Global variation in city type is the starting point for the second article by Michael E. Smith, an anthropological archaeologist.  Writing in the Cambridge Archaeological Journal Smith suggests that archaeology, with its “deep time” perspective on human settlement, can be a major contributor to contemporary discussions of urbanism including debates around such hot button issues as sprawl, squatting, and sustainability. Archaeologists might even offer some generalizations about the relationship between urban form and quality of life that are relevant to public policy if they can be confident about the comparability of ancient and modern urban contexts.  For example, detailed mapping and excavation of the ancient Mexican city of Teotihuacan has revealed that architecturally distinctive “informal housing” was a significant feature of the cityscape.

Teotihuacan City Plan

Such housing fell outside the planning purview of central administrative elites and, thus, may indicate that the “right to the city” was taken-for-granted within this complex polity. Archaeology’s contributions to contemporary debates have heretofore been limited because archaeologists haven’t typically shown such an applied interest, nor developed concepts and models for studying the ancient city that would facilitate comparisons with modern cities.  At the same time Smith understands that it takes two to tango.   In a 2009 editorial in Urban Geography he noted that most urbanists are not aware of how an understanding of the ancient world can benefit the comparative study of city life (Edward Soja’s interest in the ancient Anatolian settlement of Catalhoyuk–arguably the first city in history–is one exception).

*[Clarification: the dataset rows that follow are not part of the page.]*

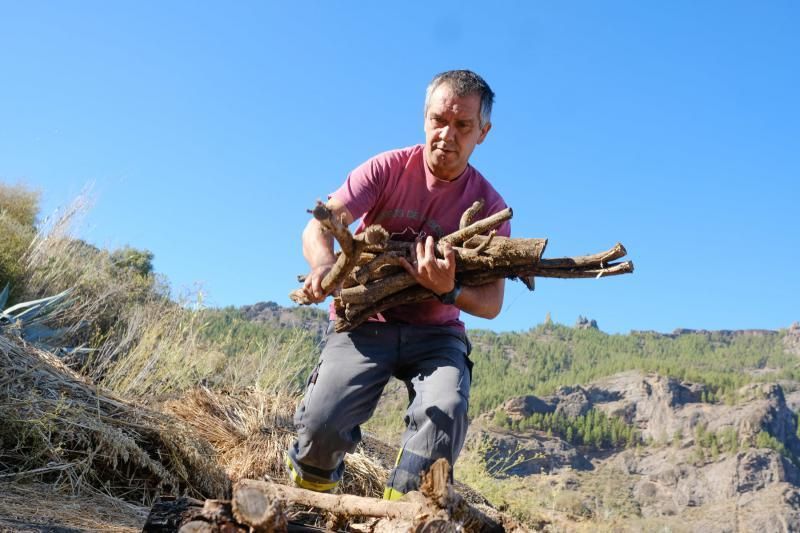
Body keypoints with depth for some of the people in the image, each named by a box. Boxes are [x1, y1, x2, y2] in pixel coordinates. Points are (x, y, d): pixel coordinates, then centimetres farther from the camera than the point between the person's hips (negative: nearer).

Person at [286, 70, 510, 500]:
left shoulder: (488, 206, -3)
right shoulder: (388, 169, -6)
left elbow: (492, 303, -7)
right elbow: (318, 227, -13)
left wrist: (449, 292, -30)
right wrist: (325, 265, -38)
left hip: (435, 332, 1)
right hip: (364, 318, -1)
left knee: (445, 412, -30)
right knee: (323, 422, -22)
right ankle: (307, 501, 13)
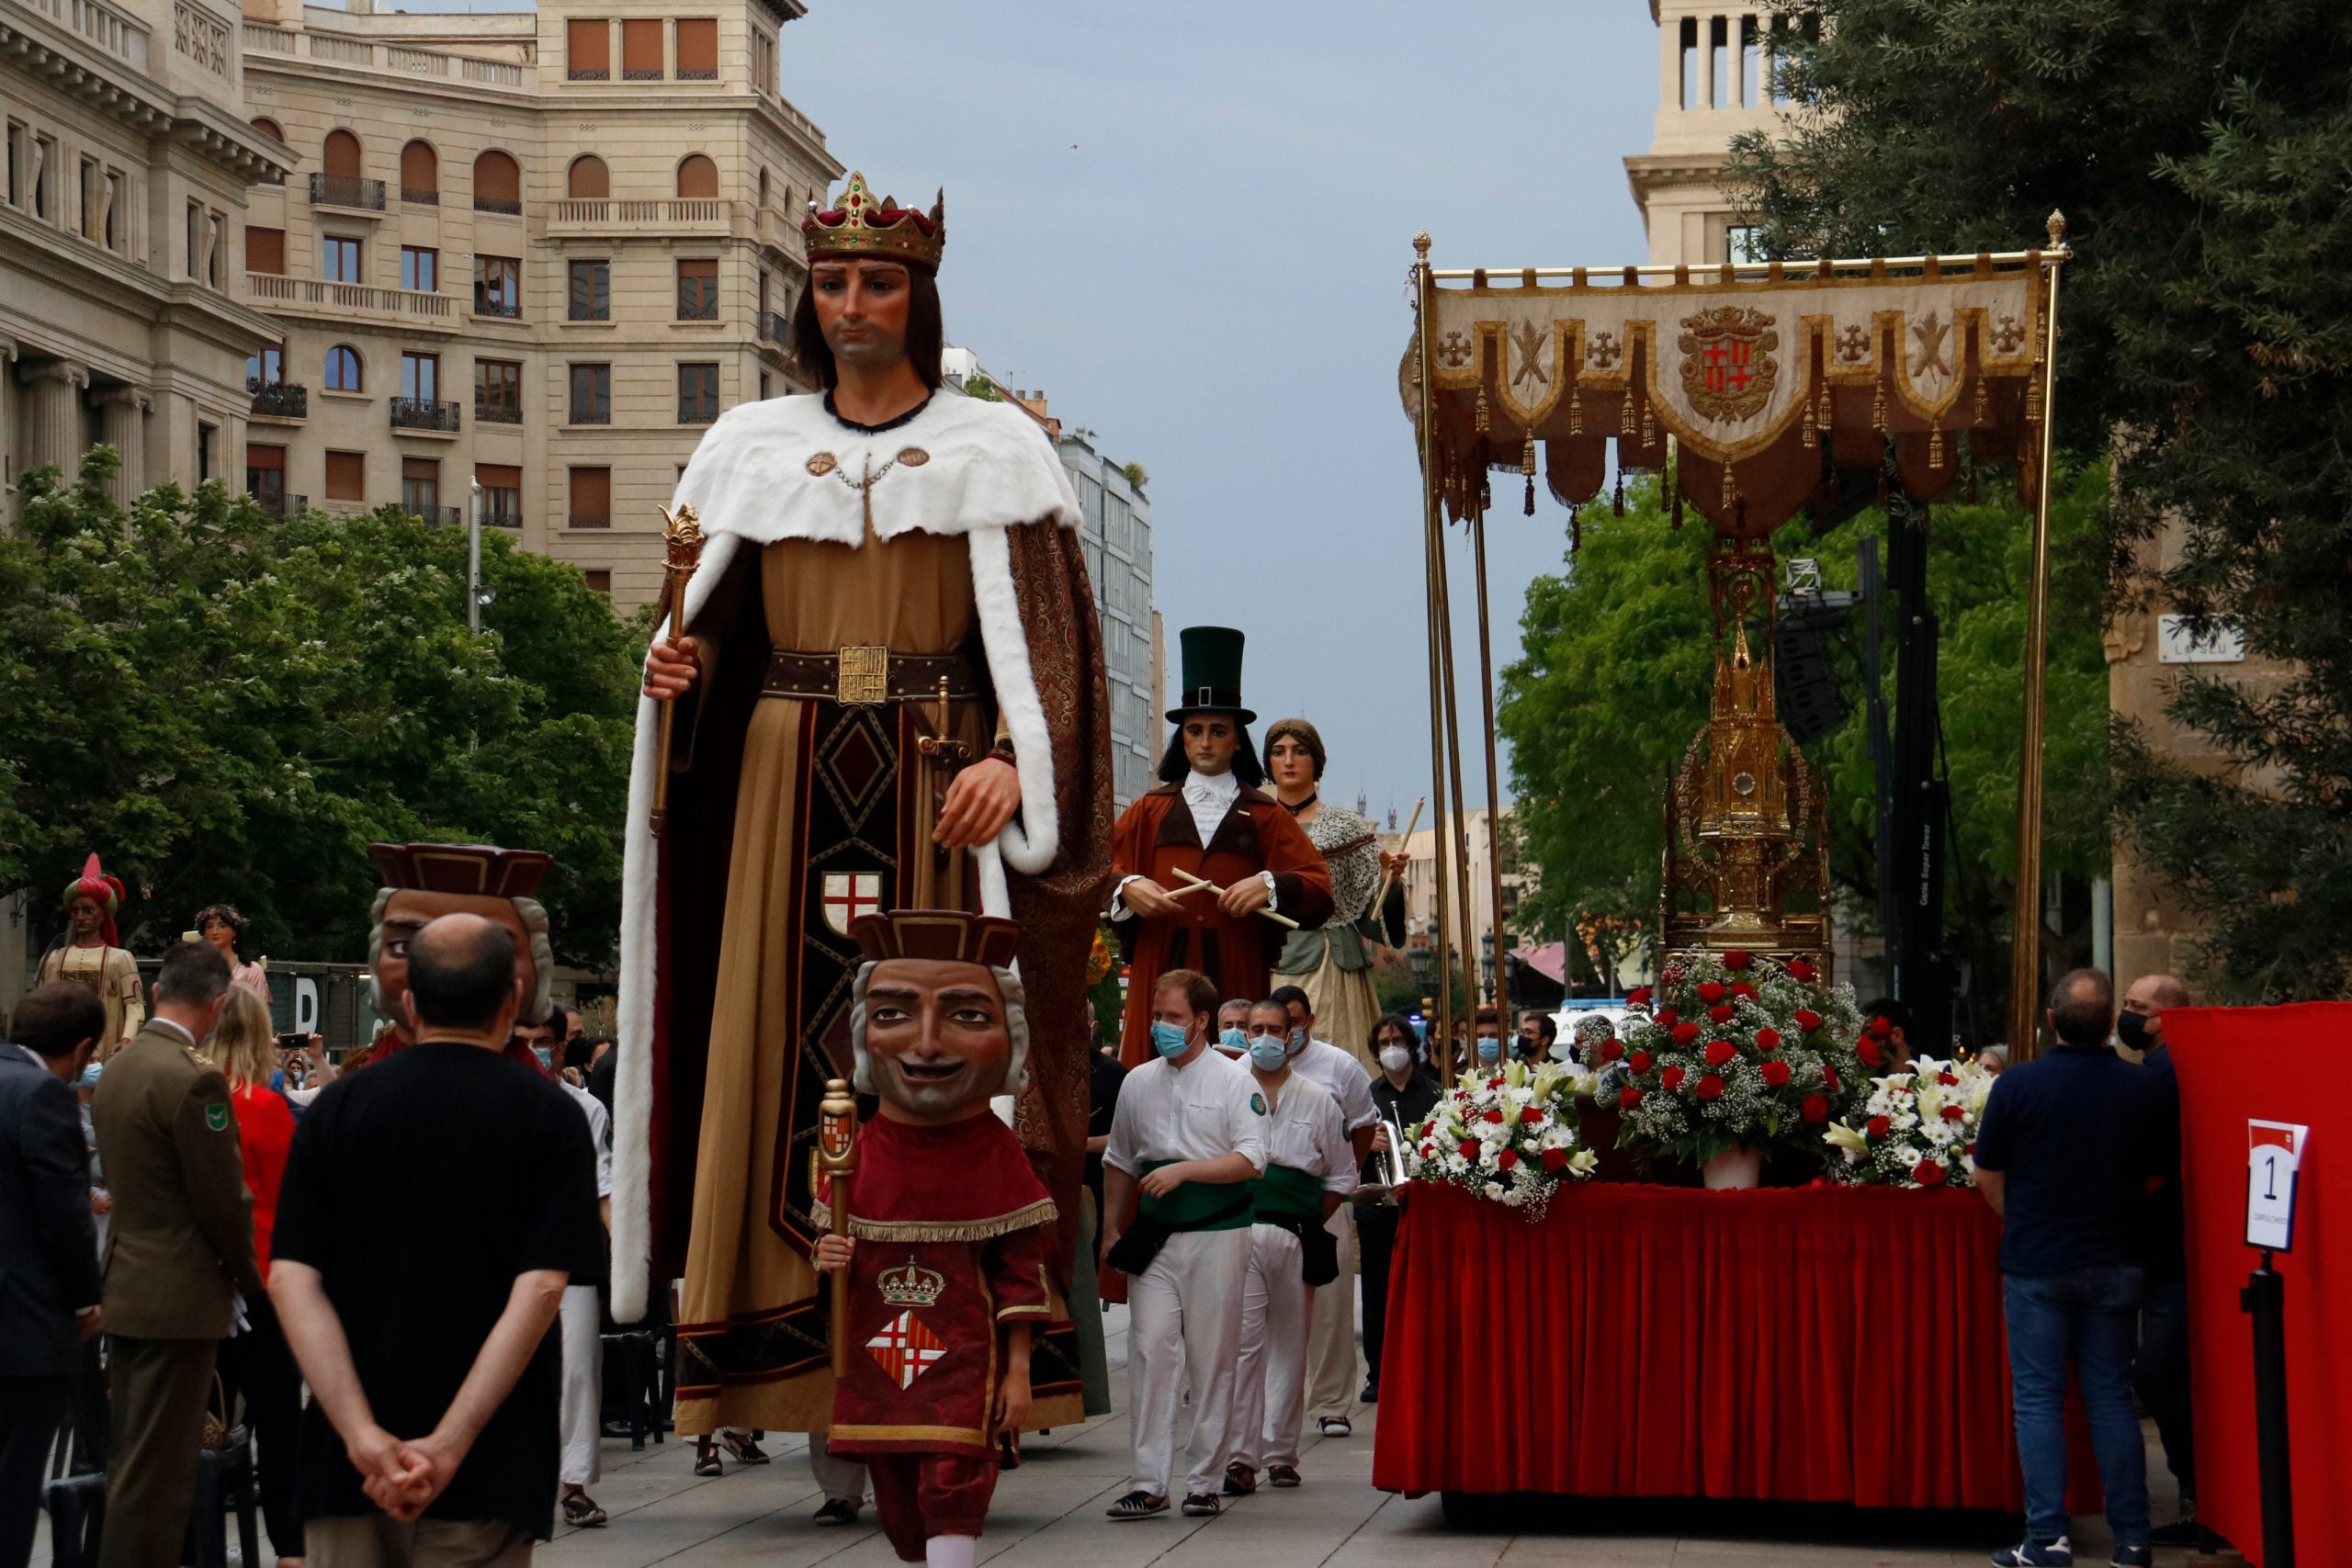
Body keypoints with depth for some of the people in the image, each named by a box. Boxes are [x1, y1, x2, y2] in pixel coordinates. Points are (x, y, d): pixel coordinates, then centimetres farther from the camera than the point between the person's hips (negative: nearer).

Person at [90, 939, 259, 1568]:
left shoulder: (115, 1068, 9)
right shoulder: (194, 1079, -18)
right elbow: (225, 1199, -16)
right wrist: (248, 1278, 1)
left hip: (124, 1285, 9)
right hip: (177, 1297, -9)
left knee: (130, 1462, 15)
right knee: (155, 1472, -4)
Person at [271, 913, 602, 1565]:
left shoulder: (336, 1109, 4)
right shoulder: (550, 1116, -3)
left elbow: (291, 1281, -5)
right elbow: (540, 1291, -13)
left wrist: (362, 1435, -12)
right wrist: (449, 1445, -15)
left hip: (349, 1462, 2)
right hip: (487, 1469, -2)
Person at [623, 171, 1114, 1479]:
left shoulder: (993, 451, 6)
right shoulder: (753, 448, 15)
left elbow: (1046, 636, -2)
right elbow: (719, 630, 17)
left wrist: (1007, 761, -18)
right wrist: (681, 669, -6)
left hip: (936, 795, -2)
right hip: (788, 789, 2)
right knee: (788, 1054, -4)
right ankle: (817, 1392, -3)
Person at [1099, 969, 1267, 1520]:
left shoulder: (1233, 1081, -1)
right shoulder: (1137, 1082, 12)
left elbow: (1250, 1161, -9)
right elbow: (1118, 1163, 21)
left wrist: (1184, 1170, -18)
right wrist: (1111, 1232, 17)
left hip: (1217, 1233, -3)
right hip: (1153, 1237, 3)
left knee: (1212, 1360, 1)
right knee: (1149, 1351, -5)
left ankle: (1204, 1480, 8)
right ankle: (1148, 1482, -4)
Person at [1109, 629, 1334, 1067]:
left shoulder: (1265, 816, 11)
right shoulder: (1149, 811, 14)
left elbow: (1320, 891, 3)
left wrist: (1270, 885, -16)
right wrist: (1126, 887, -13)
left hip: (1238, 979, 0)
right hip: (1161, 978, 1)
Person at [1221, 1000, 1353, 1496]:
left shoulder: (1318, 1100, 11)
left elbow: (1341, 1175, 15)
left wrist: (1311, 1226, 5)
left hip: (1296, 1236, 2)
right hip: (1238, 1230, -2)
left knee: (1290, 1344, 7)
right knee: (1243, 1340, -10)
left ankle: (1280, 1452, 16)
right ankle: (1240, 1456, -12)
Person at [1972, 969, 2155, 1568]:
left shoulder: (2017, 1084, -12)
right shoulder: (2139, 1088, -5)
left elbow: (1988, 1177, -4)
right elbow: (2153, 1179, 5)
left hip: (2037, 1265, -3)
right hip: (2115, 1265, 3)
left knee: (2038, 1398, 4)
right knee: (2111, 1397, 10)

Although Smith and Lederbogen operate in very different academic domains they are united in calling for research to break down the artificial boundaries that divide disciplines.  Such research stands to enrich both disciplinary practice and public policy, and inevitably changes disciplinary practice itself.   This is what makes interdisciplinary work different from the various forms of multi- and cross- disciplinarity that far too often substitute for the former in most academic contexts.